The door to the drawing room was opened with a robust hand, and Hugh’s cousin, Daniel, stood back with a mock bow to allow their Aunt Agatha to pass into the room. “Aunt Agatha says there isn’t going to be a war,” said Daniel, coming in behind her, laughing. “And so of course there won’t be. They would never dream of defying her.” Aunt Agatha tried to look severe but only managed to cross her eyes and almost stumbled into a side table due to the sudden blurring of her vision.

“That isn’t what I said at all,” she said, trying to secure her long embroidered scarf, an effort as futile as resting a flat kite on a round boulder, thought Hugh, as the scarf immediately began to slide sideways again. Aunt Agatha was still a handsome woman at forty-five, but she was inclined to stoutness and had very few sharp planes on which to drape her clothing. Tonight’s dinner dress, in slippery chiffon, possessed a deep, sloppy neckline and long Oriental sleeves. Hugh hoped it would maintain its dignity through dinner, for his aunt liked to embellish her conversation with expansive gestures.

“What does Uncle John say?” asked Hugh, stepping to a tray of decanters to pour his aunt her usual glass of Madeira. “No chance he’s coming down tomorrow?” He had hoped to ask his uncle’s opinion on a smaller but no less important subject. After years devoted to his medical studies, Hugh found himself not only on the point of becoming primary assistant surgeon to Sir Alex Ramsey, one of England’s leading general surgeons, but also quite possibly in love with his surgeon’s very pretty daughter, Lucy. He had held rather aloof from Lucy the past year, perhaps to prove to himself, and others, that his affection for her was not connected to any hopes of advancement. This had only made him a favorite of hers among the various students and younger doctors who flocked around her father, but it was not until this summer, when she and her father left for an extended lecture tour in the Italian Lakes, that he had felt a pleasurable misery in her absence. He found he missed her dancing eyes, the toss of her pale hair as she laughed at some dry comment he made; he even missed the little spectacles she wore to copy her father’s case files or reply to his voluminous correspondence. She was fresh from the schoolroom and sometimes distracted by all the pleasures London offered bright young people, but she was devoted to her father and would make, thought Hugh, an exceptional wife for a rising young surgeon. He wished to discuss, with some urgency, whether he might be in a position to contemplate matrimony.
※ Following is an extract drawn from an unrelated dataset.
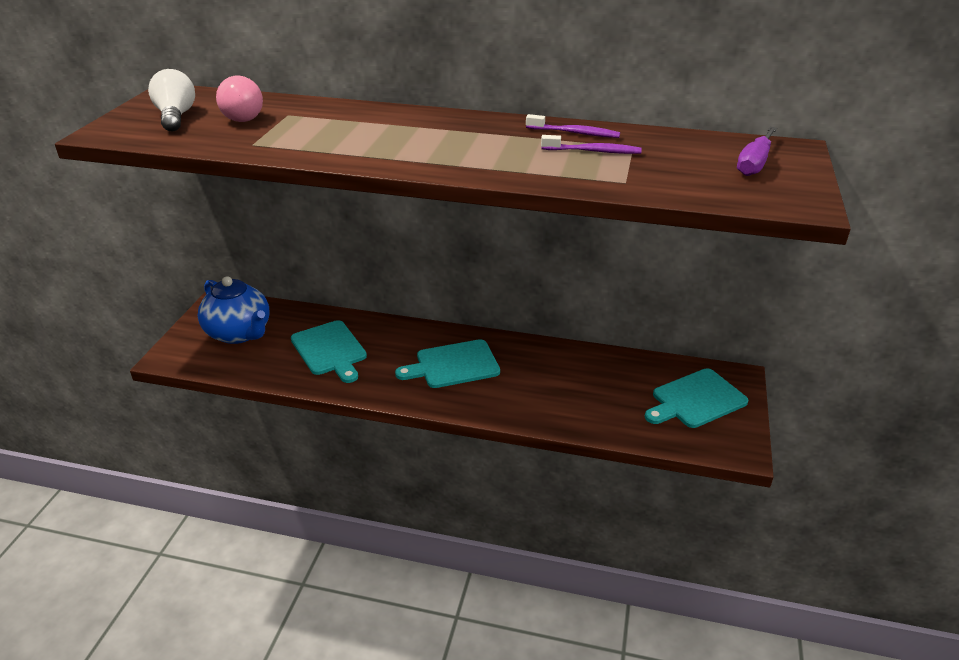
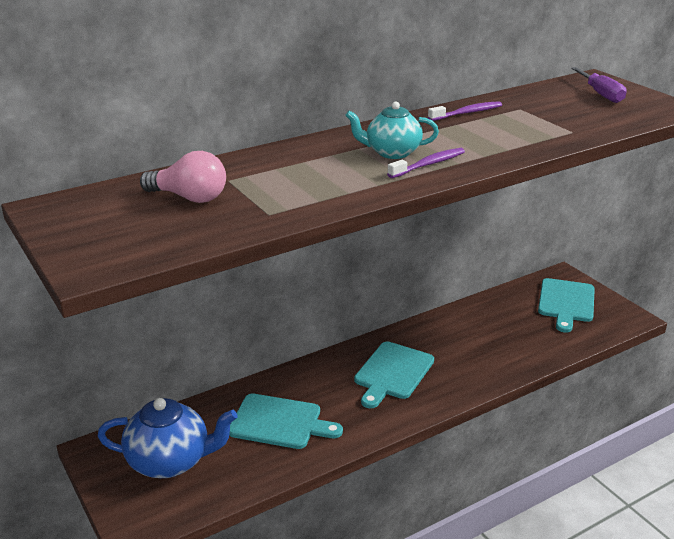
camera: 45 degrees left, 5 degrees down
(176, 117) = (126, 223): white light bulb -> none
(432, 139) = (392, 152): none -> turquoise teapot
(593, 151) = (508, 120): purple toothbrush -> purple toothbrush (429, 164)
Uncle John was a sensible man and through the years had always seemed swiftly to understand whatever difficulty Hugh stammered out and would help talk the matter over until Hugh was convinced he had resolved some intractable problem all on his own. Hugh was no longer a small boy and now understood some of his uncle’s wisdom to be the result of diplomatic training, but he knew his uncle’s affection to be genuine. His own parents’ parting words, as they left for a long-awaited year of travel, had been to apply to Uncle John in any case of need.

“Your uncle says they are all working feverishly to smooth things over, before everyone’s summer holiday,” said his aunt. “He tells me nothing, of course, but the Prime Minister and the Foreign Secretary spent much of the day closeted with the King.” Uncle John was a senior official in the Foreign Office, and the usually sleepy summer precincts of Whitehall had been crammed with busy civil servants, politicians, and generals since the Archduke’s assassination in Sarajevo. “Anyway he telephoned to say he met the schoolteacher and transferred her to Charing Cross to catch the last train, so she’ll be getting in after dinner. We’ll give her a late supper.”